In the past, Washington courts have rejected the argument that youth is a valid mitigating factor in cases that predate the scientific breakthroughs in juvenile neuroscience discussed herein and the Roper/Graham/Miller line of cases. See e.g., Ha’mim 132 Wn.2d at 836 (young age at time of offense not a valid basis for a downward departure). This Court should reexamine those holdings and reach a result more in keeping with the language and intent of the SRA and one that accommodates modern science and more recent legal thinking.

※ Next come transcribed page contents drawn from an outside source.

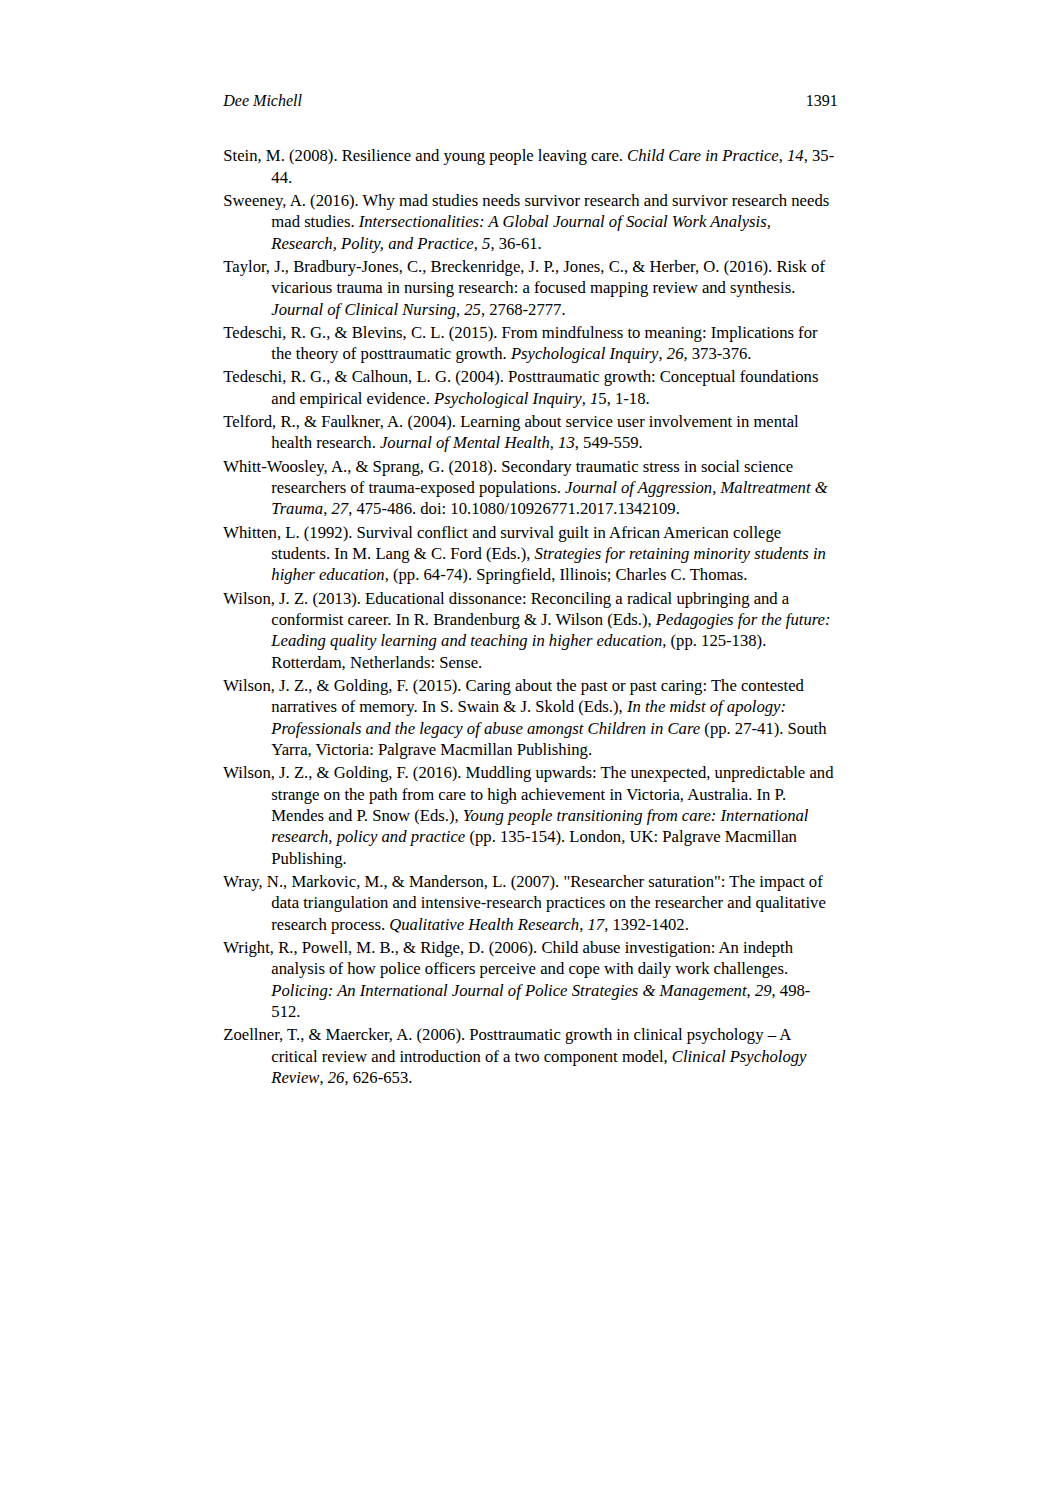Dee Michell 1391
Stein, M. (2008). Resilience and young people leaving care. Child Care in Practice, 14, 35-44.
Sweeney, A. (2016). Why mad studies needs survivor research and survivor research needs mad studies. Intersectionalities: A Global Journal of Social Work Analysis, Research, Polity, and Practice, 5, 36-61.
Taylor, J., Bradbury-Jones, C., Breckenridge, J. P., Jones, C., & Herber, O. (2016). Risk of vicarious trauma in nursing research: a focused mapping review and synthesis. Journal of Clinical Nursing, 25, 2768-2777.
Tedeschi, R. G., & Blevins, C. L. (2015). From mindfulness to meaning: Implications for the theory of posttraumatic growth. Psychological Inquiry, 26, 373-376.
Tedeschi, R. G., & Calhoun, L. G. (2004). Posttraumatic growth: Conceptual foundations and empirical evidence. Psychological Inquiry, 15, 1-18.
Telford, R., & Faulkner, A. (2004). Learning about service user involvement in mental health research. Journal of Mental Health, 13, 549-559.
Whitt-Woosley, A., & Sprang, G. (2018). Secondary traumatic stress in social science researchers of trauma-exposed populations. Journal of Aggression, Maltreatment & Trauma, 27, 475-486. doi: 10.1080/10926771.2017.1342109.
Whitten, L. (1992). Survival conflict and survival guilt in African American college students. In M. Lang & C. Ford (Eds.), Strategies for retaining minority students in higher education, (pp. 64-74). Springfield, Illinois; Charles C. Thomas.
Wilson, J. Z. (2013). Educational dissonance: Reconciling a radical upbringing and a conformist career. In R. Brandenburg & J. Wilson (Eds.), Pedagogies for the future: Leading quality learning and teaching in higher education, (pp. 125-138). Rotterdam, Netherlands: Sense.
Wilson, J. Z., & Golding, F. (2015). Caring about the past or past caring: The contested narratives of memory. In S. Swain & J. Skold (Eds.), In the midst of apology: Professionals and the legacy of abuse amongst Children in Care (pp. 27-41). South Yarra, Victoria: Palgrave Macmillan Publishing.
Wilson, J. Z., & Golding, F. (2016). Muddling upwards: The unexpected, unpredictable and strange on the path from care to high achievement in Victoria, Australia. In P. Mendes and P. Snow (Eds.), Young people transitioning from care: International research, policy and practice (pp. 135-154). London, UK: Palgrave Macmillan Publishing.
Wray, N., Markovic, M., & Manderson, L. (2007). "Researcher saturation": The impact of data triangulation and intensive-research practices on the researcher and qualitative research process. Qualitative Health Research, 17, 1392-1402.
Wright, R., Powell, M. B., & Ridge, D. (2006). Child abuse investigation: An indepth analysis of how police officers perceive and cope with daily work challenges. Policing: An International Journal of Police Strategies & Management, 29, 498-512.
Zoellner, T., & Maercker, A. (2006). Posttraumatic growth in clinical psychology – A critical review and introduction of a two component model, Clinical Psychology Review, 26, 626-653.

While a defendant’s youth and its impact on his culpability for a particular crime is one factor that courts should be able to consider during sentencing, there are others as well. As the United States Supreme Court has recognized, a defendant’s intellectual disability may require a lesser sentence than would otherwise be imposed. See e.g. Atkins v. Virginia, 536 U.S. 304, 319-21, 122 S. Ct. 2242, 153 L. Ed. 2d 335 (2002) (death penalty may not be imposed upon person with intellectual disabilities and IQ of 70 or below). The SRA reflects this principle and allows courts the discretion necessary to reach a proportionate and just sentence in particular circumstances.
In this brief, amici first offer an examination of the effects of youthfulness on culpability. Second, amici show how the SRA allows youth to be considered at sentencing on a case by case basis. Third, amici discuss how other individual attributes, like the presence of an intellectual disability, should also be the basis for a downward departure in particular circumstances.